• _Problem_
In the entries that follow, find every line containing "nomor" and copy it.

===

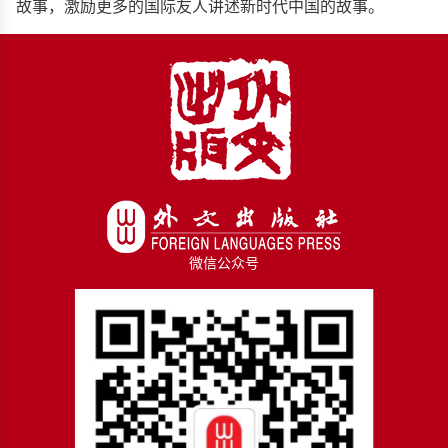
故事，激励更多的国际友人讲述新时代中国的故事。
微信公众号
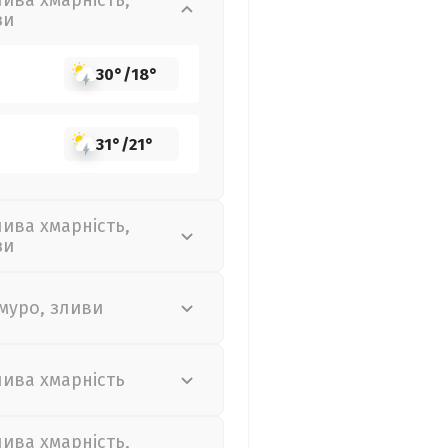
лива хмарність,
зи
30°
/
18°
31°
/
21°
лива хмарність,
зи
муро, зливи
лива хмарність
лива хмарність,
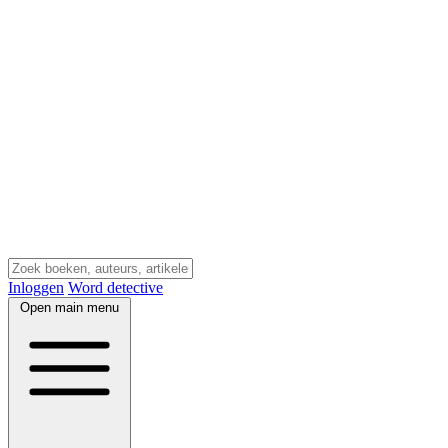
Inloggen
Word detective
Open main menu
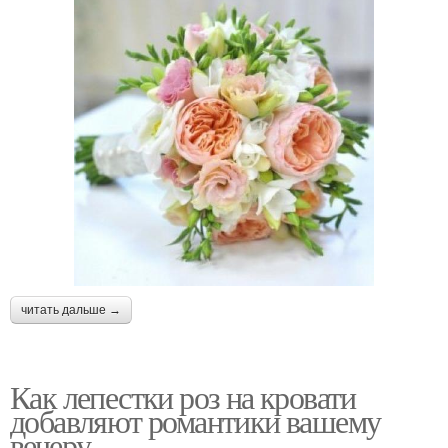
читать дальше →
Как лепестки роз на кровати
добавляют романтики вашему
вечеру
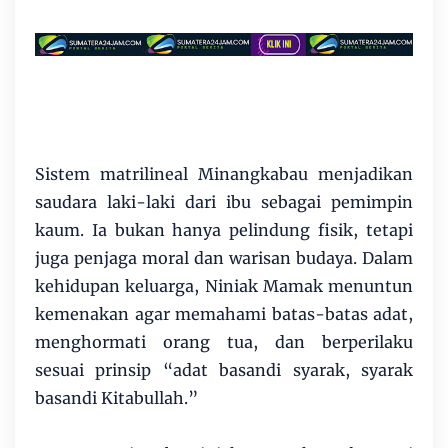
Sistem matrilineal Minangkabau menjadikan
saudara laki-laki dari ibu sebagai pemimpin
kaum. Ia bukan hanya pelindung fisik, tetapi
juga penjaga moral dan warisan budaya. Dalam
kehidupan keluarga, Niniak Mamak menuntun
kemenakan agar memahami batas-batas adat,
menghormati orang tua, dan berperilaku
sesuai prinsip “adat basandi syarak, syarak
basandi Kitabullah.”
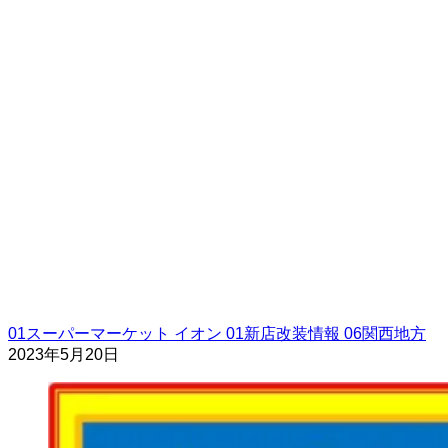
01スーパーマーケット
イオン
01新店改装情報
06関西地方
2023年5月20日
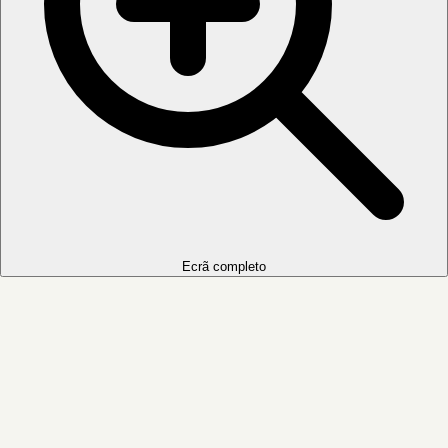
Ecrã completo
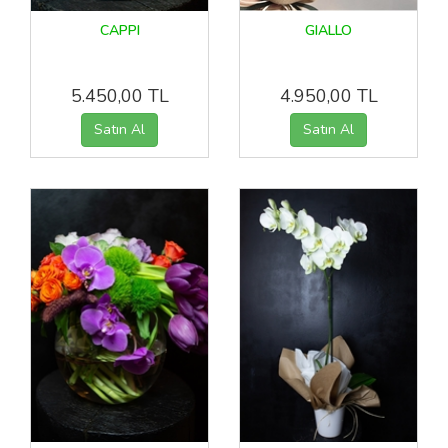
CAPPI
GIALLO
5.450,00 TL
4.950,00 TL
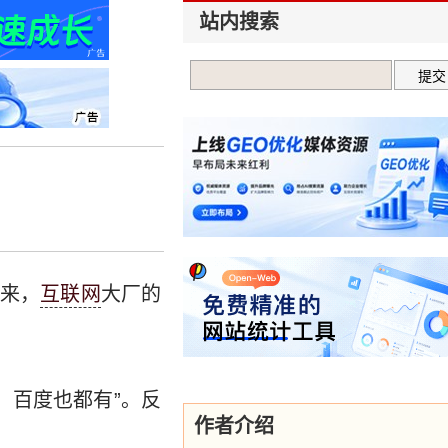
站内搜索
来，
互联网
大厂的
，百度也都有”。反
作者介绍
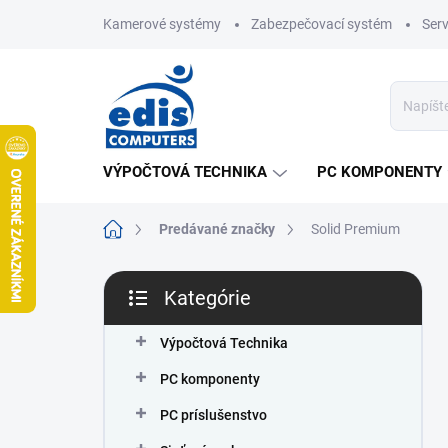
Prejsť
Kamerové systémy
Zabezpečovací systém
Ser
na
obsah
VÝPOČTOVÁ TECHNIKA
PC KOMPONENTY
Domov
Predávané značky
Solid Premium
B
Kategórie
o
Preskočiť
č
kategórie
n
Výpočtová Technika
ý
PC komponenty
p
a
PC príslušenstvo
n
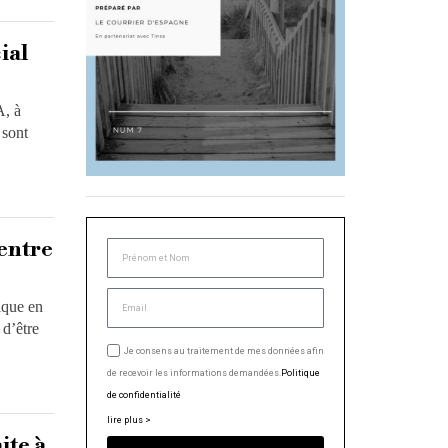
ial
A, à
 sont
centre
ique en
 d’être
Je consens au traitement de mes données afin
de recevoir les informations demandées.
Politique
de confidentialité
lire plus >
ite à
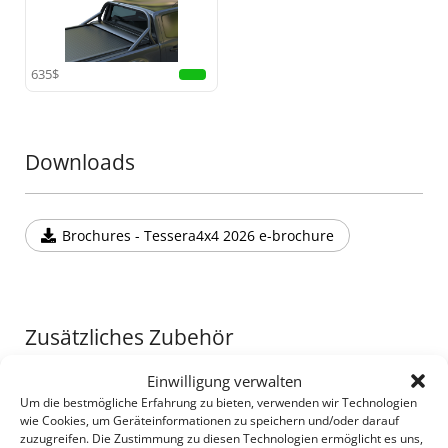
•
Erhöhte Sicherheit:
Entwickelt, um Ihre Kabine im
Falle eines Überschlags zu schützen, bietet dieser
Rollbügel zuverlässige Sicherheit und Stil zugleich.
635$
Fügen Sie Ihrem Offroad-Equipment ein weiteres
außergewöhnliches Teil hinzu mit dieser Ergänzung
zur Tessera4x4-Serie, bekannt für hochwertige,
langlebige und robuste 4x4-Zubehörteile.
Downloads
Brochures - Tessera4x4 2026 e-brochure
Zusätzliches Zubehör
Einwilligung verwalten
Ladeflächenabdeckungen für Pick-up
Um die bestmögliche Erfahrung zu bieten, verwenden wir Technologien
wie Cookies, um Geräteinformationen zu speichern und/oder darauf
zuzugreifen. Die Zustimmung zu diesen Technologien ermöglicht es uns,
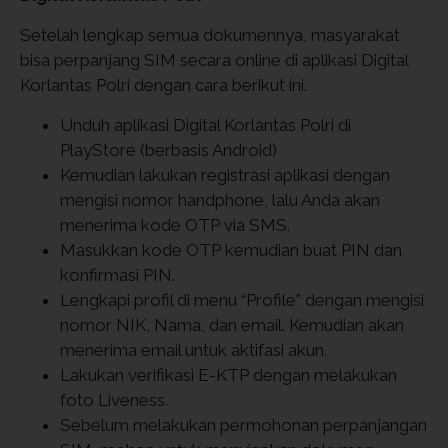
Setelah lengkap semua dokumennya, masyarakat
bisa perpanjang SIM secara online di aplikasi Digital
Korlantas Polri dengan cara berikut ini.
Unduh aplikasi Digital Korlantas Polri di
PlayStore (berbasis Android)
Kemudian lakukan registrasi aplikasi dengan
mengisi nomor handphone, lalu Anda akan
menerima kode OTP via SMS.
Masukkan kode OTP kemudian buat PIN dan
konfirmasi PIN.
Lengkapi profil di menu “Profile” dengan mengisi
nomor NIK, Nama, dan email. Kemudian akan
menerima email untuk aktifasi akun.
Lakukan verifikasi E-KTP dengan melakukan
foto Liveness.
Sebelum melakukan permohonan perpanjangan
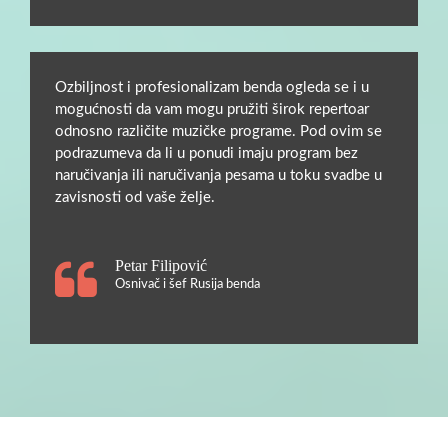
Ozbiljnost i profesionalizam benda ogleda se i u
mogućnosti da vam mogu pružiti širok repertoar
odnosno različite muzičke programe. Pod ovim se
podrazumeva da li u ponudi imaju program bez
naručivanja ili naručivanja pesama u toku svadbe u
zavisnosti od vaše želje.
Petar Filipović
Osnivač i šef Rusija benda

===

• _Exercise response_
mengisi nomor handphone, lalu Anda akan
nomor NIK, Nama, dan email. Kemudian akan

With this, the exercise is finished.